I used these tools for a while as a Senior Engineer, but switching into management made things feel different. There’s a lot to catch up on, a lot of methodology, and a lot of language that isn’t always obvious when you’re learning on the fly. Google is often noisy, and sometimes I knew the concept but not the exact term to search for. At the same time, I noticed I was relying on muscle memory from years of working with great leaders, and while that helped me make impact, it also left me feeling like I was operating on instinct more than clarity. Instinct is useful, but in management you need to understand the what and the why.
That is where AI became genuinely useful for me, not as a replacement for judgment, but as leverage across three areas: execution support, communication quality, and leadership learning.
AI as a Claude Junior Engineer
Engineering is still my passion, and now that I’m not coding full-time, the fun of creation is back in a different way. I don’t need to be side by side with engineers writing production features; they are the brains of the operation, and pretending otherwise helps no one. But I do need enough proximity to the stack to understand their pain points, unblock work, and reduce execution risk.
So I keep Claude Code open and use it for repetitive and annoying tasks: metadata updates, cleanup work, deprecations, and small automation scripts that nobody wants to do but everyone benefits from once done. That alone has been one of the highest-leverage changes in my recent career. It improves operational hygiene, reduces decision latency on low-value work, and frees engineers to spend more time on problems that actually move us forward.
I also use it for small hacks and prototypes. Most never become platforms that “change the world,” but they sharpen my context, improve conversations with the team, and keep my technical instincts alive without stealing focus from management responsibilities.
AI as an EM Copilot
I also use AI directly for management work: drafting documents, improving writing clarity, pressure-testing narratives, and helping me quickly understand leadership concepts in plain language when my brain is overloaded. Honestly, the overload seems constant these days.

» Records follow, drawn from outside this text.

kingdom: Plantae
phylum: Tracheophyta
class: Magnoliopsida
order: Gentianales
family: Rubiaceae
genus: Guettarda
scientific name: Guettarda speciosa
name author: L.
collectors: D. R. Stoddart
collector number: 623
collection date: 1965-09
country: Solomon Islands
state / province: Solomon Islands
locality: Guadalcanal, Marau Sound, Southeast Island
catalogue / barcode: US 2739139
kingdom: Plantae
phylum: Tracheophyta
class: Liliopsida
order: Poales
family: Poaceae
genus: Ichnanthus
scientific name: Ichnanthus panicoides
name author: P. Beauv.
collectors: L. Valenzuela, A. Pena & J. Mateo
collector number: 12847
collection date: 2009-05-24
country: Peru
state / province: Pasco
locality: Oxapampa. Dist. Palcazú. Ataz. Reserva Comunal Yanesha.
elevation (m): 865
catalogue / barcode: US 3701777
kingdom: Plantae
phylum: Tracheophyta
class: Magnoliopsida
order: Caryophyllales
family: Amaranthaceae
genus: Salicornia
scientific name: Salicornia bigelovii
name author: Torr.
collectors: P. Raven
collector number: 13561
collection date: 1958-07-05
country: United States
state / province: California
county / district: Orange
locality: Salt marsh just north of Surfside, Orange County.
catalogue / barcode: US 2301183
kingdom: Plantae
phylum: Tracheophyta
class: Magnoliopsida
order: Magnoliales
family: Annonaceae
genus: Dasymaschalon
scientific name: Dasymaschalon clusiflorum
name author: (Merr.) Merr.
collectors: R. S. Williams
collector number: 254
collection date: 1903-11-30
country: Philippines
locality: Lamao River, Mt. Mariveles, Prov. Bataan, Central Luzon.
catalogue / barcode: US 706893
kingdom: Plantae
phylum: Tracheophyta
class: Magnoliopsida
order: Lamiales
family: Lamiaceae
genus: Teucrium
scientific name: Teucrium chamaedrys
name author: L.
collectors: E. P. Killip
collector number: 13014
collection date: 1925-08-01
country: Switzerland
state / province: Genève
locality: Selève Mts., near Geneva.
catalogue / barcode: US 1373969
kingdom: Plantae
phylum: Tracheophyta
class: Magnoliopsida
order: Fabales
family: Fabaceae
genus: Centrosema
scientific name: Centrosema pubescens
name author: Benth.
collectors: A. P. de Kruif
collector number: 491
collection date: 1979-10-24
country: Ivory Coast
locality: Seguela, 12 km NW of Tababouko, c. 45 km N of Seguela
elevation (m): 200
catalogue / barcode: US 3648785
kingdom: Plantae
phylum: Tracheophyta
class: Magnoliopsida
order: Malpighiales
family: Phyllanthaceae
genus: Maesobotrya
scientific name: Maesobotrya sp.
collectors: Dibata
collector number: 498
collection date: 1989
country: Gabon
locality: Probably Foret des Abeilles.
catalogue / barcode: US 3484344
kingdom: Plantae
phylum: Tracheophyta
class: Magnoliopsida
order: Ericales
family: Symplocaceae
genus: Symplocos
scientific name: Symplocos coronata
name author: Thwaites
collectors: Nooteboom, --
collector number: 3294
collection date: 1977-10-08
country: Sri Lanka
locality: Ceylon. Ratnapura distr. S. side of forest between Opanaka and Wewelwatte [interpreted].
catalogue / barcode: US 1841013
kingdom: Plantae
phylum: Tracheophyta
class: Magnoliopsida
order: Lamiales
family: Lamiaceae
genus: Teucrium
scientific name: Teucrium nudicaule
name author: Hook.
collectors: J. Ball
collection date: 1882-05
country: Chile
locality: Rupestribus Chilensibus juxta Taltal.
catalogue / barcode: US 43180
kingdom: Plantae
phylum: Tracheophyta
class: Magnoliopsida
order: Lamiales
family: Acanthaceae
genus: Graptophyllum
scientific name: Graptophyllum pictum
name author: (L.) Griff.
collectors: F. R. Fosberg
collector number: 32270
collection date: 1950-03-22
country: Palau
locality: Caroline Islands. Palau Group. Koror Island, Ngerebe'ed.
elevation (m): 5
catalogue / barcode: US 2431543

This has helped most in stakeholder alignment work. I can take a rough update, clarify the core message, and make the intended ask obvious before it reaches directors, peers, or partner teams. I can turn fuzzy thoughts into structured options with tradeoffs and risks. I can prepare for difficult conversations with better framing and better questions.
I’ve also built a few Claude Skills and leveraged ALL the MCP integrations I could find to accelerate context gathering and reduce busywork. The result is not “AI wrote my management”; it’s that AI shortened the path from idea to clear communication.
AI as a Thought Partner
One of the most practical uses has been leadership learning. I regularly use AI to explain terms in context, compare management approaches, and challenge my assumptions before I act. Sometimes I literally ask for ELI5 explanations just to clear noise and rebuild understanding from first principles.
Used this way, AI becomes a safe rehearsal space. You can test framing before a 1:1, simulate counterarguments before a review, and sharpen how you explain decisions tied to career ladders, priorities, or team boundaries. AI can help you prepare, but responsibility is still yours, so always remember.
Guardrails
This only works if boundaries are clear. I treat AI as support, not authority.
I use AI for:
- Drafting and refining communication
- Structuring plans and tradeoffs
- Scaffolding low-risk technical work
- Learning and terminology clarification
I do not use AI for:
- Performance judgments or people decisions
- Sensitive feedback that should be written directly
- Anything that requires confidential details beyond policy boundaries
- Final decision-making responsibility
Everything important still gets human review, context checks, and ownership.
Failure Modes to Watch
There are real downsides if you overdo it. Tone can drift into generic “AI voice.” Documents can become polished but shallow. You can over-automate judgment and under-invest in human context. And if you stop staying close to the technical reality of your team, your management quality will decay even if your writing looks better.
The fix is simple but not automatic: keep your own point of view, keep your own accountability, and keep your own standards.
Final Thought
Old habits still matter. The same fundamentals that worked in strong engineering environments, like clarity, context, ownership, and follow-through, still work now. AI just compresses the distance between intent and execution if you use it well.
AI can draft, accelerate, and challenge your thinking, but judgment, trust, and accountability are still human responsibilities.